Lastly, you can split the dataset into training, validation, and testing sets

```
./TYGR datasplit MERGED.pkl --train TRAIN.pkl --validation VALID.pkl --test TEST.pkl
```

By default, we use 80% of the data on training, 10% for validation and 10% for testing.
You can change this by feeding more command line flags.
Please consult `./TYGR datasplit --help` for more information.

### 2. Training & Testing

You can train a new model given that you have the dataset setup.
Then you should use

```
./TYGR train TRAIN.pkl VALID.pkl -o MODEL.model
```

Make sure you feed a desired `--epoch`, `--lr`, and `--method`.
The training won't take very long for our default (best) model.
The best model, as determined by the validation set, will be stored along the way,
named `MODEL.model.best`.
The final model will be stored using the provided name.

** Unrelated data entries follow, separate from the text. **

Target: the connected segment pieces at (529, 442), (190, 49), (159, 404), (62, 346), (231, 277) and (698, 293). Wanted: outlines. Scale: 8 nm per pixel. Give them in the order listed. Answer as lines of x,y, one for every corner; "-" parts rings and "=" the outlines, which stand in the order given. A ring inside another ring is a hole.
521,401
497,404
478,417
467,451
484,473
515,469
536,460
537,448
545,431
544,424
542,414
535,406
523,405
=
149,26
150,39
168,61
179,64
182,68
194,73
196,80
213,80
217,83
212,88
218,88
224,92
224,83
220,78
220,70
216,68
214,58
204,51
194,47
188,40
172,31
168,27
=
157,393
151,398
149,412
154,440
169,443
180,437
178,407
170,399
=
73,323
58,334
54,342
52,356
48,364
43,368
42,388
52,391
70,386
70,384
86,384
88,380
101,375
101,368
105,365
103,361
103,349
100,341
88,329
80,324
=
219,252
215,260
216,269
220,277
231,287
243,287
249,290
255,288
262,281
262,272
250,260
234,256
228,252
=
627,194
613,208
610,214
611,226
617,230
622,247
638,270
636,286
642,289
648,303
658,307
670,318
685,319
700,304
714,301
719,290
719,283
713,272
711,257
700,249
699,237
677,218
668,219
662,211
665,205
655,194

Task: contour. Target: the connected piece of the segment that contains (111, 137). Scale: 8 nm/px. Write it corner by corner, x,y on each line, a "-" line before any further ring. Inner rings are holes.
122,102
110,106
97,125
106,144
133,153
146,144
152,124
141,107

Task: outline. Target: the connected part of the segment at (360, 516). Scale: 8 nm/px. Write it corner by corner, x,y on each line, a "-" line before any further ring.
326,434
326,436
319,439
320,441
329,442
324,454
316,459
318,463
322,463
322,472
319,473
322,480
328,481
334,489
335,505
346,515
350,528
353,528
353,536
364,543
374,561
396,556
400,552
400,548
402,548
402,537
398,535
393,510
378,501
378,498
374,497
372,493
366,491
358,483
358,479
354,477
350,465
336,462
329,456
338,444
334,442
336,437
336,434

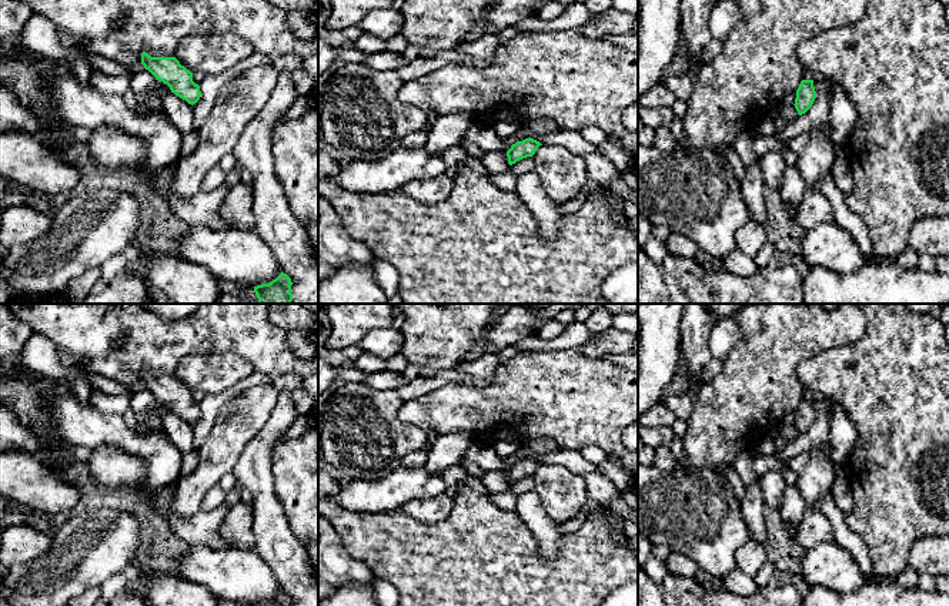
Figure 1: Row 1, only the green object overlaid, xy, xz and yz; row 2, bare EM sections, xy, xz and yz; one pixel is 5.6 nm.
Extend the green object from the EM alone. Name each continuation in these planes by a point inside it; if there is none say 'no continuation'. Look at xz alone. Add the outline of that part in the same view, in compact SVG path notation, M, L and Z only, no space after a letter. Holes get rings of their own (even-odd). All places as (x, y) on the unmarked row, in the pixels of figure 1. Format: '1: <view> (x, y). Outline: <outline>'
no continuation

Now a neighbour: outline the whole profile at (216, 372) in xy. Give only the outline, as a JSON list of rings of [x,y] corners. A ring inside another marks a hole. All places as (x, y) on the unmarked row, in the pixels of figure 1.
[[[233,352],[196,354],[180,361],[176,378],[191,392],[215,394],[234,386],[254,371],[247,359]]]

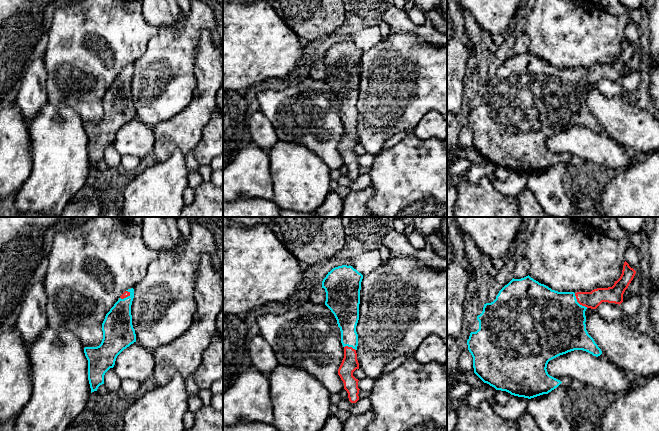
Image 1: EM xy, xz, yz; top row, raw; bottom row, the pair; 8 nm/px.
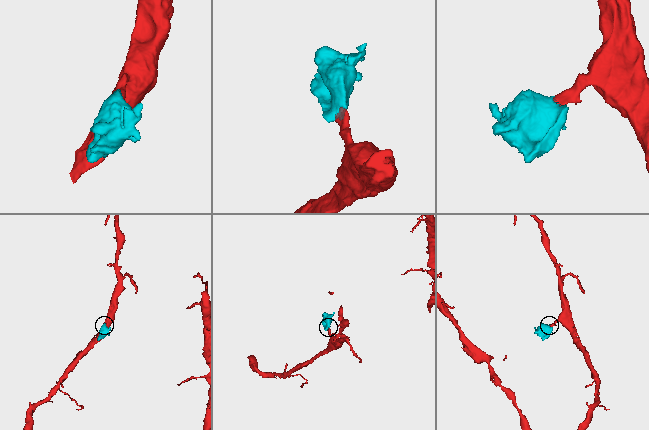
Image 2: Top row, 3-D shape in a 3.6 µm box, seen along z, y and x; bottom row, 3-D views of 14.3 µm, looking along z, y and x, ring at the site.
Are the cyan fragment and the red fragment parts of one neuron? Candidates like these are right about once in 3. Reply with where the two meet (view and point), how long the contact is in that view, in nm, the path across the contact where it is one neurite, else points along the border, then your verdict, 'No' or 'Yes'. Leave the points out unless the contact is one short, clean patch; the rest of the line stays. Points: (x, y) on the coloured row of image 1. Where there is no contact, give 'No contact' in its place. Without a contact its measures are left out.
Touches cyan at yz (577, 302). Shared border 160 nm. Path across: yz (553, 322), (577, 302), (593, 299). Yes

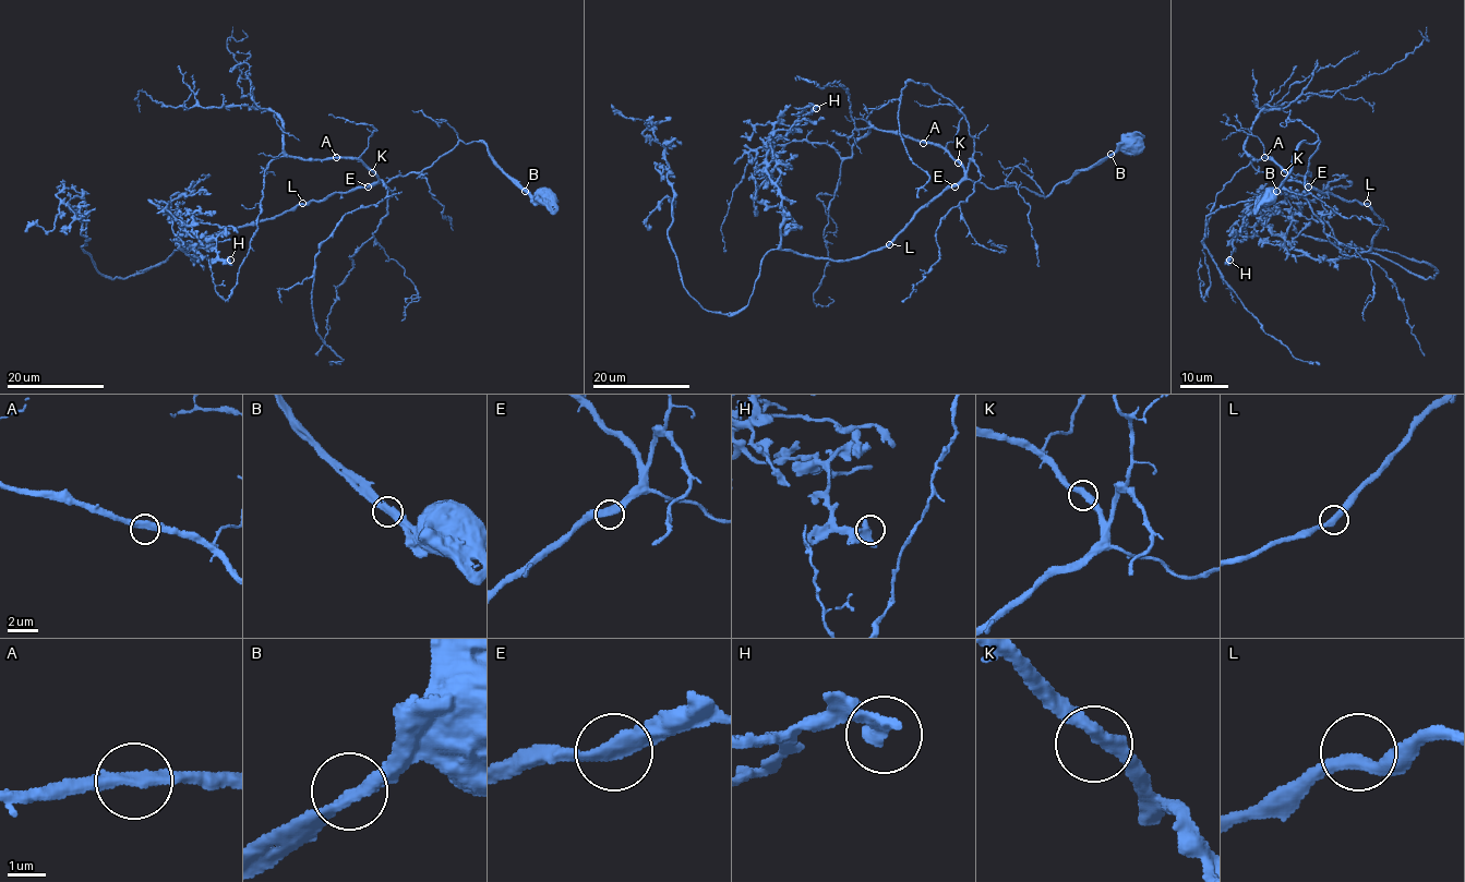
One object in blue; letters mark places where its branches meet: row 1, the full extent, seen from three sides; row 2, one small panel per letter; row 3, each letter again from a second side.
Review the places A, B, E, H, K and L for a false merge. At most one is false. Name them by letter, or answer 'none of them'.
B

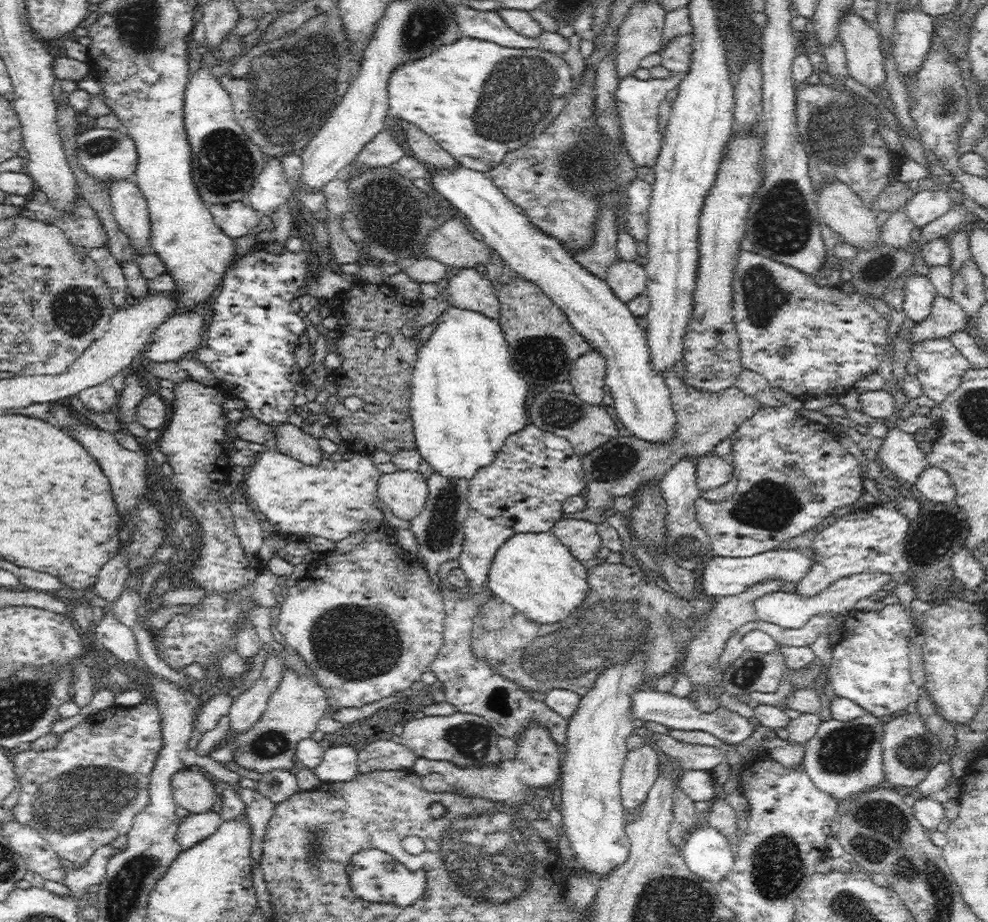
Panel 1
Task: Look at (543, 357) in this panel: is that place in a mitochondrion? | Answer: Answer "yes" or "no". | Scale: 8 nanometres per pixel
yes

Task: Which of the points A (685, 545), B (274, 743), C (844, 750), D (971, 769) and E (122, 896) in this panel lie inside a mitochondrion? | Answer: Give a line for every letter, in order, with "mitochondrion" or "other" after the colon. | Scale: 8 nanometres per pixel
A: mitochondrion
B: mitochondrion
C: mitochondrion
D: other
E: mitochondrion

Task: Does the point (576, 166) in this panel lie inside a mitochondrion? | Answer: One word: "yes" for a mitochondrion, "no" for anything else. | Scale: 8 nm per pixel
yes

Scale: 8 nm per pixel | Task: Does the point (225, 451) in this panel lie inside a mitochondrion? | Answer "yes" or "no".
no

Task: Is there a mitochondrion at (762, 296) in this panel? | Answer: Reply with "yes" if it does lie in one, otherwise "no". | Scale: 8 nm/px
yes

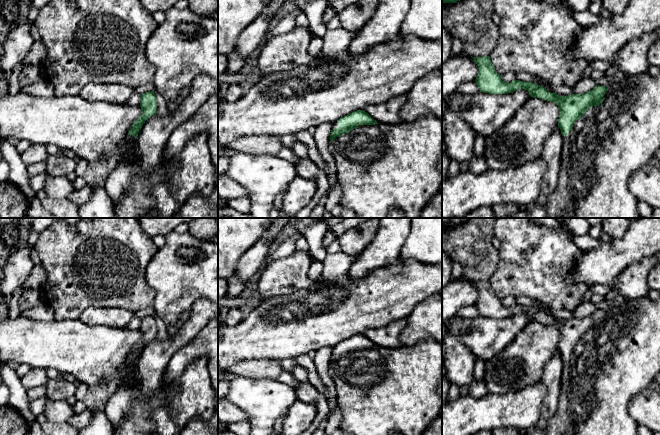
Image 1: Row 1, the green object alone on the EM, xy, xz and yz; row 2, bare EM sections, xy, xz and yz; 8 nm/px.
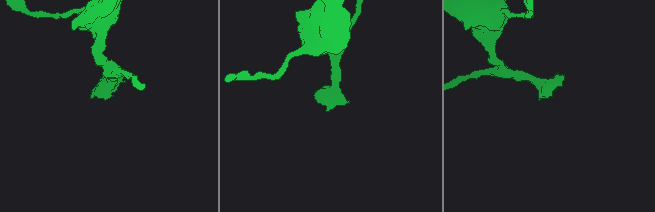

To test the trained model, simply do

```
./TYGR test MODEL.model TEST.pkl 
```

where `TEST.pkl` is the testing dataset and the `MODEL.model` is the trained model generated
by the training process.
If `--method` is specified during datagen and training phases, make sure you pass in the same
flag for testing as well.

<br>

# Function deduplication

TYDA data set still contains duplicate functions.

Please use the `scripts/angr_func_hash.py` to get the list of duplicate functions, every function in the same hash are duplicate functions.

During `datamerge`, skip functions in the duplicate list.